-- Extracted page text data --
- Opening Delimiter -

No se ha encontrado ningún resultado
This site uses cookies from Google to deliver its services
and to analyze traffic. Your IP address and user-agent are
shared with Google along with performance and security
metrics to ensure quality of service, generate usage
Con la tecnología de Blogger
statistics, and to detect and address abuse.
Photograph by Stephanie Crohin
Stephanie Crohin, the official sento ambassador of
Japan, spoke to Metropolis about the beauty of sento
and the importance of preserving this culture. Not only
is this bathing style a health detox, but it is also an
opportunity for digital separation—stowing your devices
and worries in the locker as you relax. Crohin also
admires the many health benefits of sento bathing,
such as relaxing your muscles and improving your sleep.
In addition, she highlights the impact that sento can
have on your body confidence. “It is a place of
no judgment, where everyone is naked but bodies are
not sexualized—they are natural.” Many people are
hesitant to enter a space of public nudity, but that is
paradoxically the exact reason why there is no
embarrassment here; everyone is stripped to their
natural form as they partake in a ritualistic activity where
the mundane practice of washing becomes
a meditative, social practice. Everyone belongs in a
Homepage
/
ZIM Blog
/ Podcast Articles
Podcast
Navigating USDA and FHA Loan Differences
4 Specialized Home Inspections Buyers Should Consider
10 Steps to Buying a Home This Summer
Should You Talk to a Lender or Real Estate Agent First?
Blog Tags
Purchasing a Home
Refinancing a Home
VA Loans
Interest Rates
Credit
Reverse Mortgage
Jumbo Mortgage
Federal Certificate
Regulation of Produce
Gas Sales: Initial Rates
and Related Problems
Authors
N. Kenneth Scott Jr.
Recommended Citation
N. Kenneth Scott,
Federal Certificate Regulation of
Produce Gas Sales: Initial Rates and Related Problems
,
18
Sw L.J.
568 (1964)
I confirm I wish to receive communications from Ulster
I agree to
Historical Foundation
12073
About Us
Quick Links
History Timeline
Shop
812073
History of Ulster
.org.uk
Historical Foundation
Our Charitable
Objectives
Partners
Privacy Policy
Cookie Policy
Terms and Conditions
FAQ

- Closing Delimiter -

Repeat the records from their first line through the line containing "Purchasing a Home", substituting "public bath" for every "sento" and changing nothing else.

-- SOLUTION BELOW --
No se ha encontrado ningún resultado
This site uses cookies from Google to deliver its services
and to analyze traffic. Your IP address and user-agent are
shared with Google along with performance and security
metrics to ensure quality of service, generate usage
Con la tecnología de Blogger
statistics, and to detect and address abuse.
Photograph by Stephanie Crohin
Stephanie Crohin, the official public bath ambassador of
Japan, spoke to Metropolis about the beauty of public bath
and the importance of preserving this culture. Not only
is this bathing style a health detox, but it is also an
opportunity for digital separation—stowing your devices
and worries in the locker as you relax. Crohin also
admires the many health benefits of public bath bathing,
such as relaxing your muscles and improving your sleep.
In addition, she highlights the impact that public bath can
have on your body confidence. “It is a place of
no judgment, where everyone is naked but bodies are
not sexualized—they are natural.” Many people are
hesitant to enter a space of public nudity, but that is
paradoxically the exact reason why there is no
embarrassment here; everyone is stripped to their
natural form as they partake in a ritualistic activity where
the mundane practice of washing becomes
a meditative, social practice. Everyone belongs in a
Homepage
/
ZIM Blog
/ Podcast Articles
Podcast
Navigating USDA and FHA Loan Differences
4 Specialized Home Inspections Buyers Should Consider
10 Steps to Buying a Home This Summer
Should You Talk to a Lender or Real Estate Agent First?
Blog Tags
Purchasing a Home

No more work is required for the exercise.